═══ Raw data ═══

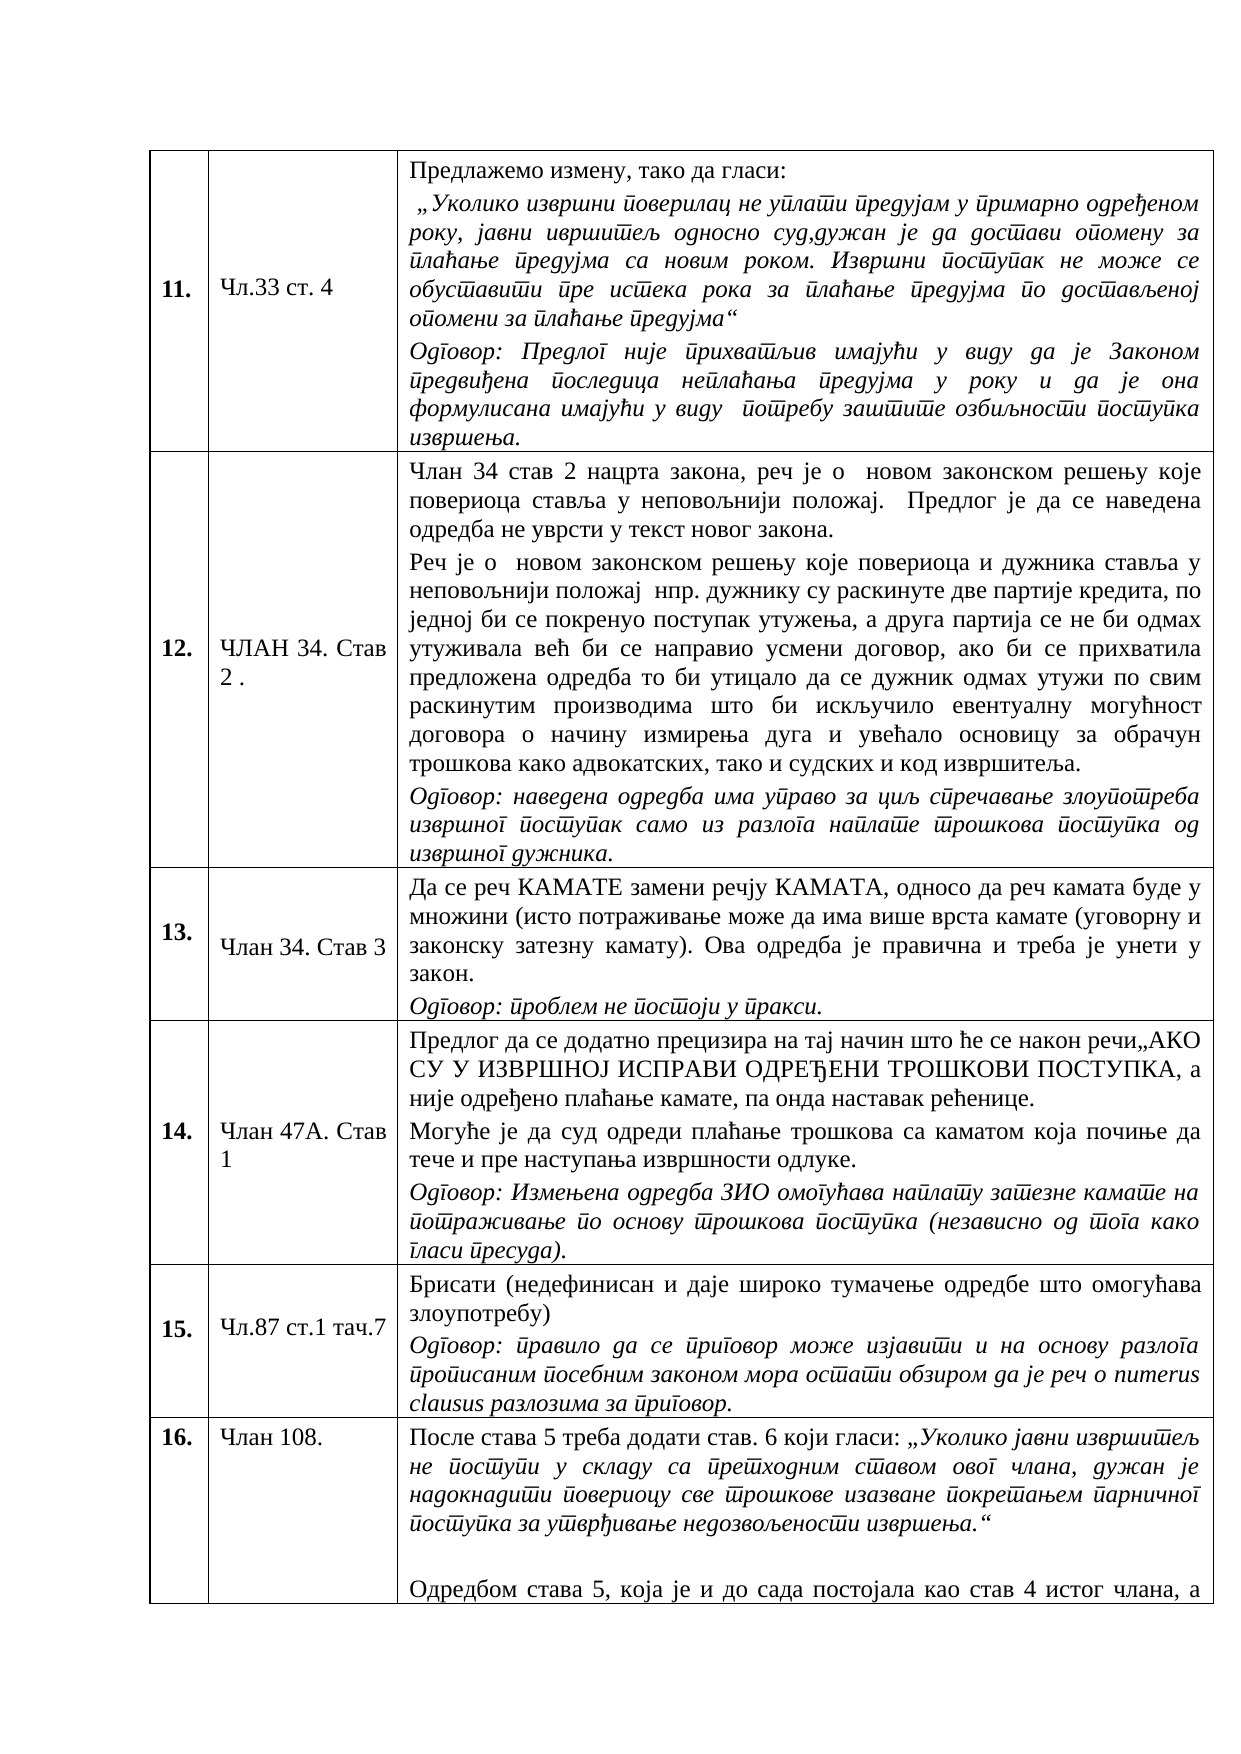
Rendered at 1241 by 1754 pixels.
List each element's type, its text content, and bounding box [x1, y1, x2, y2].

table_cell Члан 47А. Став 1 [209, 1021, 397, 1264]
table_cell Предлог да се додатно прецизира на тај начин што ће се након речи„АКО СУ У ИЗВРШНОЈ ИСПРАВИ ОДРЕЂЕНИ ТРОШКОВИ ПОСТУПКА, а није одређено плаћање камате, па онда наставак рећенице. Могуће је да суд одреди плаћање трошкова са каматом која почиње да тече и пре наступања извршности одлуке. Одговор: Измењена одредба ЗИО омогућава наплату затезне камате на потраживање по основу трошкова поступка (независно од тога како гласи пресуда). [398, 1021, 1213, 1264]
table_cell [151, 1265, 208, 1417]
table_cell Да се реч КАМАТЕ замени речју КАМАТА, односо да реч камата буде у множини (исто потраживање може да има више врста камате (уговорну и законску затезну камату). Ова одредба је правична и треба је унети у закон. Одговор: проблем не постоји у пракси. [398, 868, 1213, 1020]
table_cell Чл.33 ст. 4 [209, 151, 397, 451]
table_cell Члан 34 став 2 нацрта закона, реч је о новом законском решењу које повериоца ставља у неповољнији положај. Предлог је да се наведена одредба не уврсти у текст новог закона. Реч је о новом законском решењу које повериоца и дужника ставља у неповољнији положај нпр. дужнику су раскинуте две партије кредита, по једној би се покренуо поступак утужења, а друга партија се не би одмах утуживала већ би се направио усмени договор, ако би се прихватила предложена одредба то би утицало да се дужник одмах утужи по свим раскинутим производима што би искључило евентуалну могућност договора о начину измирења дуга и увећало основицу за обрачун трошкова како адвокатских, тако и судских и код извршитеља. Одговор: наведена одредба има управо за циљ спречавање злоупотреба извршног поступак само из разлога наплате трошкова поступка од извршног дужника. [398, 452, 1213, 867]
table_cell Чл.87 ст.1 тач.7 [209, 1265, 397, 1417]
table_cell Члан 108. [209, 1418, 397, 1603]
table_cell Предлажемо измену, тако да гласи: „Уколико извршни поверилац не уплати предујам у примарно одређеном року, јавни ивршитељ односно суд,дужан је да достави опомену за плаћање предујма са новим роком. Извршни поступак не може се обуставити пре истека рока за плаћање предујма по достављеној опомени за плаћање предујма“ Одговор: Предлог није прихватљив имајући у виду да је Законом предвиђена последица неплаћања предујма у року и да је она формулисана имајући у виду потребу заштите озбиљности поступка извршења. [398, 151, 1213, 451]
table_cell [151, 452, 208, 867]
table_cell Брисати (недефинисан и даје широко тумачење одредбе што омогућава злоупотребу) Одговор: правило да се приговор може изјавити и на основу разлога прописаним посебним законом мора остати обзиром да је реч о numerus clausus разлозима за приговор. [398, 1265, 1213, 1417]
table_cell [151, 1021, 208, 1264]
table_cell Члан 34. Став 3 [209, 868, 397, 1020]
table_cell ЧЛАН 34. Став 2 . [209, 452, 397, 867]
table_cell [398, 1418, 1213, 1603]
table_cell [151, 868, 208, 1020]
table_cell [151, 1418, 208, 1603]
table_cell [151, 151, 208, 451]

═══

Requirement:
Reproduce the line containing "table_cell [398, 1418, 1213, 1603]" and every line after it. Stop at the last line of the records, and add nothing.

Response to the task:
table_cell [398, 1418, 1213, 1603]
table_cell [151, 868, 208, 1020]
table_cell [151, 1418, 208, 1603]
table_cell [151, 151, 208, 451]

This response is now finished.